:: Extrait de page ::
La notion première de la famille est en fait celle de pâture, l’herbe étant pour les herbivores l’équivalent du blé (du pain) pour l’homme, à savoir la base de l’alimentation. Le pasteur est d’abord un berger. De cette notion découlent des termes comme pastoral, le pastoureau, la pastourelle, le pâquis et le pâtis (lieu, dans un territoire communal, réservé au pâturage), le pâtre, pâturer, le pâturin (graminée commune utilisée comme fourrage), le pâturon (d’abord entrave utilisée pour empêcher les animaux de quitter le pâtis, puis partie de la jambe du cheval située entre le boulet et le sabot, où venait cogner l’entrave). Empêtrer, c’est entraver pour retenir dans une pâture. Le verbe repaître a donné le part. repu qui s’est d’abord utilisé pour qualifier un herbivore qui s’est rassasié d’herbe. Le mot repas renvoie lui aussi au verbe paître, de quoi conforter les végétariens et les végétaliens dans leur choix d’alimentation. Sur les mots pâquis et pâtis, on a formé le mot pâquelin (qui subsiste comme patronyme), qui a évolué en patelin. Le patelin est l’endroit où vivent les herbivores et ceux qui les gardent.
Restent quelques termes où la notion de pâture est plus discrète. C’est le cas de termes religieux : le pasteur, outre le berger, désigne le prêtre (catholique) ou le ministre du culte protestant. La métaphore se poursuit quand les croyants sont appelés les ouailles, c’est-à-dire les brebis. Le patronyme Pasteur (Louis Pasteur) a fourni en dérivation pasteuriser, pasteurien, pastorien et la pasteurisation.
:::
:: Entrées brutes ::
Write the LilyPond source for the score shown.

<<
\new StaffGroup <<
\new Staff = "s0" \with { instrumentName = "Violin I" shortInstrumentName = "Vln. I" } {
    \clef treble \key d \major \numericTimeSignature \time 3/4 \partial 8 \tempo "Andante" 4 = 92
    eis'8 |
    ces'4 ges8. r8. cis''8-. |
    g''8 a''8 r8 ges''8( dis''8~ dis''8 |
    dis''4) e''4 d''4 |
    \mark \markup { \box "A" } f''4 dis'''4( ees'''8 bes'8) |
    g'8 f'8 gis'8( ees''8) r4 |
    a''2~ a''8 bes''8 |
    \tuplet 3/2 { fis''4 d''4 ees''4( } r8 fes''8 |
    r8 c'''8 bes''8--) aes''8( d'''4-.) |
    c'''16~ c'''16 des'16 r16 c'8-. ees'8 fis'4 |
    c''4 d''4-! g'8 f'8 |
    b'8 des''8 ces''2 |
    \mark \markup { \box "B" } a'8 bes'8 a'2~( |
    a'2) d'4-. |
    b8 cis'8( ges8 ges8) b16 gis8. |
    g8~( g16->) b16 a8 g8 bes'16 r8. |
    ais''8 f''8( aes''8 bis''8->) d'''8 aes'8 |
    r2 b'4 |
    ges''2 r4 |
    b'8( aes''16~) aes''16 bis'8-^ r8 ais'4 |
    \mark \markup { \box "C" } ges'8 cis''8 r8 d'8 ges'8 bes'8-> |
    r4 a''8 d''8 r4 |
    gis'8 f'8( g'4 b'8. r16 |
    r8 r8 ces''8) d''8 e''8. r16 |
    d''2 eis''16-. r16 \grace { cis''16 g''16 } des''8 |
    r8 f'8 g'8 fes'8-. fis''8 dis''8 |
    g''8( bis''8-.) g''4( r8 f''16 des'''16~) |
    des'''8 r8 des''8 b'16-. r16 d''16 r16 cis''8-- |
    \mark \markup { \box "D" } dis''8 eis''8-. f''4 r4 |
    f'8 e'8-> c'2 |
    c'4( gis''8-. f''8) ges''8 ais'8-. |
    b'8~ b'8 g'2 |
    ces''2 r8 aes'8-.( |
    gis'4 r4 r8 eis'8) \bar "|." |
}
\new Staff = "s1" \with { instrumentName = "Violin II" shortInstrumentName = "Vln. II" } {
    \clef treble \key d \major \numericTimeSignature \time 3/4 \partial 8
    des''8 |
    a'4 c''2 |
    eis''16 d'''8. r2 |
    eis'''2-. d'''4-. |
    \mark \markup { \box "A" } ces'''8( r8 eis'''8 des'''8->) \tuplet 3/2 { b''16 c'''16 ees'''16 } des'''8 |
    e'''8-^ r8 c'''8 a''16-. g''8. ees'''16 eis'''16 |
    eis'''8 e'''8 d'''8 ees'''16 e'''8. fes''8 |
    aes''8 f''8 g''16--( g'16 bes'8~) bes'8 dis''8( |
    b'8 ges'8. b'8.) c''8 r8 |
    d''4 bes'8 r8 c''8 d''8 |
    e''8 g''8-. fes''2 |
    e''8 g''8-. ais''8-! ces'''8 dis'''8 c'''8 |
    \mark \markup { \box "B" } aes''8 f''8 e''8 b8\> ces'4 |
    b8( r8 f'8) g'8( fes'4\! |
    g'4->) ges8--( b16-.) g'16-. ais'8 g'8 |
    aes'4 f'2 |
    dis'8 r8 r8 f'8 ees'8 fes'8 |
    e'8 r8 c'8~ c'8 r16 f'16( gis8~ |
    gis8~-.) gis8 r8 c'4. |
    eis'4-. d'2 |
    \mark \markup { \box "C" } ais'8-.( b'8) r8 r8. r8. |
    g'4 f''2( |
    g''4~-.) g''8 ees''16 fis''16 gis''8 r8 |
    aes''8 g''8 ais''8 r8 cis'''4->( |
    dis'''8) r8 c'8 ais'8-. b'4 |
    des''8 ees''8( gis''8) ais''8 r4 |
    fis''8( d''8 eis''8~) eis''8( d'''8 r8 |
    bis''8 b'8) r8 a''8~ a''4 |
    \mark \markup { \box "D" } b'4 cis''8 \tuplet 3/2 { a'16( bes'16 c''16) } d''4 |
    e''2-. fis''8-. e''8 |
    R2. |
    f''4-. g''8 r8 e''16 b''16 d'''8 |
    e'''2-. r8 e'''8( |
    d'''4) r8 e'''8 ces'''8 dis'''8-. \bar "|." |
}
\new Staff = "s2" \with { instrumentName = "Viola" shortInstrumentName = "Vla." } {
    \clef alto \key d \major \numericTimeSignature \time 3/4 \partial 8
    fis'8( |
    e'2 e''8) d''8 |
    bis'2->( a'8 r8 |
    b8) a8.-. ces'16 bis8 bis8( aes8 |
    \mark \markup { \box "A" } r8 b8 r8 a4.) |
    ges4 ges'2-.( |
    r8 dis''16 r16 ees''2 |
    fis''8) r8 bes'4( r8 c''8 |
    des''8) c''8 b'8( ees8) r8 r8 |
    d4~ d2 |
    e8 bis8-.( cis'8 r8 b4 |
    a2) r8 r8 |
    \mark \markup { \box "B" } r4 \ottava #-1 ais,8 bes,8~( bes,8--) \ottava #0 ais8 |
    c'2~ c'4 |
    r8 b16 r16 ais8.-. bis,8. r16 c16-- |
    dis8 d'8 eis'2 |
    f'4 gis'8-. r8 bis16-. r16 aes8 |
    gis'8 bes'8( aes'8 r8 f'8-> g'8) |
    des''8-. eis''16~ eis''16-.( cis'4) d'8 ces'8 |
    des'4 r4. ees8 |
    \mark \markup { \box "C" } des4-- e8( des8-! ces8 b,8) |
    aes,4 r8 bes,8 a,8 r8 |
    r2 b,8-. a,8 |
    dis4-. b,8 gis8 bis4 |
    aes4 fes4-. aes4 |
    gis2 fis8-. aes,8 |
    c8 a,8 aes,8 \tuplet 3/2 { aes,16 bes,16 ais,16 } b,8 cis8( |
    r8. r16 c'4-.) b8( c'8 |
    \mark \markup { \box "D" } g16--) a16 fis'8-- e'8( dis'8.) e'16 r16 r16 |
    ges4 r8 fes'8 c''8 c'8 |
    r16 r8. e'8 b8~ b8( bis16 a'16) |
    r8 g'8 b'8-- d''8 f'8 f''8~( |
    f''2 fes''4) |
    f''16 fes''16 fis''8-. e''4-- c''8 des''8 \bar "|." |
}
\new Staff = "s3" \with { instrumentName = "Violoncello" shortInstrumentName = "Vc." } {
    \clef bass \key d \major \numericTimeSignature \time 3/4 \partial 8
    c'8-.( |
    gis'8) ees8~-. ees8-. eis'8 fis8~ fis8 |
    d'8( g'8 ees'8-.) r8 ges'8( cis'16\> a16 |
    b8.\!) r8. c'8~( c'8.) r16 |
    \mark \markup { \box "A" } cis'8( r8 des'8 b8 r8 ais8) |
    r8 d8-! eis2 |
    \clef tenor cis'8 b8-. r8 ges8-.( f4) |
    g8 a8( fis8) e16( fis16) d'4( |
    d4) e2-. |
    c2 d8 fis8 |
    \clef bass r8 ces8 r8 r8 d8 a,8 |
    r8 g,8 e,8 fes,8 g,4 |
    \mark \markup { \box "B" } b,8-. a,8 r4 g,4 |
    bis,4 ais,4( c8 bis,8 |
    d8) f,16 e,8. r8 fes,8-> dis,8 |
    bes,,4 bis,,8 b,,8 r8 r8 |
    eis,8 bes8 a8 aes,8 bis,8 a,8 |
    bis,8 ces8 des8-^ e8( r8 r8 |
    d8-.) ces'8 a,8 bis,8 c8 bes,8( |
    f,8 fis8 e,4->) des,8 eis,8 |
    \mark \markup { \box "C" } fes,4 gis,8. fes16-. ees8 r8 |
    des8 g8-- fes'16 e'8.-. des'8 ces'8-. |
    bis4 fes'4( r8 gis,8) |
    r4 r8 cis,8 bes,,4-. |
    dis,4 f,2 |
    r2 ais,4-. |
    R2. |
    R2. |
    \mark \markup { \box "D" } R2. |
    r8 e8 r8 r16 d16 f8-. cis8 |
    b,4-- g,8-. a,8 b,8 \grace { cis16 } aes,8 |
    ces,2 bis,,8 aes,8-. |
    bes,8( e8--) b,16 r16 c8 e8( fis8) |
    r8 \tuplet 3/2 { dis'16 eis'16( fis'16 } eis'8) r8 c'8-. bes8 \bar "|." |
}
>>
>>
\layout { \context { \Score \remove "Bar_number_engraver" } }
:::
> Travail demandé
(1) Répondez à ces questions sur l'extrait consacré à la pâture :
(a) Que désignait d'abord le pâturon ?
(b) Quel mot a évolué en patelin ?
(c) Quels animaux le mot ouailles désigne-t-il ?
(2) Modifiez un passage de l'extrait consacré à la pâture : recopiez tout ce qui va de « Restent quelques termes » jusqu'à « et la pasteurisation. », en remplaçant « brebis » par « moutons ».
(3) Rédigez la suite de l'extrait consacré à la pâture, à partir de sa dernière phrase.
Les entrées ne jouent ici aucun rôle.

> Résultats finaux
(1)
(a) Une entrave utilisée pour empêcher les animaux de quitter le pâtis.
(b) Le mot pâquelin.
(c) Les brebis.

(2)
Restent quelques termes où la notion de pâture est plus discrète. C’est le cas de termes religieux : le pasteur, outre le berger, désigne le prêtre (catholique) ou le ministre du culte protestant. La métaphore se poursuit quand les croyants sont appelés les ouailles, c’est-à-dire les moutons. Le patronyme Pasteur (Louis Pasteur) a fourni en dérivation pasteuriser, pasteurien, pastorien et la pasteurisation.

(3)
Reste la sous-famille de pascal. Si le mot pâque renvoie à la pâque juive, pâques renvoie, lui, à la pâque chrétienne. D’où l’agneau pascal, d’où le prénom Pascal devenu patronyme, d’où la pâquerette qui fleurit à Pâques. Sur le philosophe - mathématicien janséniste Blaise Pascal est construit l’adj. pascalien.
Requiem pour trois métiers d’autrefois : le paissonnier était un « porcher qui conduisait les cochons en forêt, afin qu’ils se gavent de glands, de châtaignes et de faines ». Le panelier (ou panetier) était une « personne qui fabriquait des panetons et des corbeilles à pain, puis, par extension, des paniers ». Le pastelier « cultivait le pastel ». (Gérard Boutet, La France en héritage, Perrin, 2007)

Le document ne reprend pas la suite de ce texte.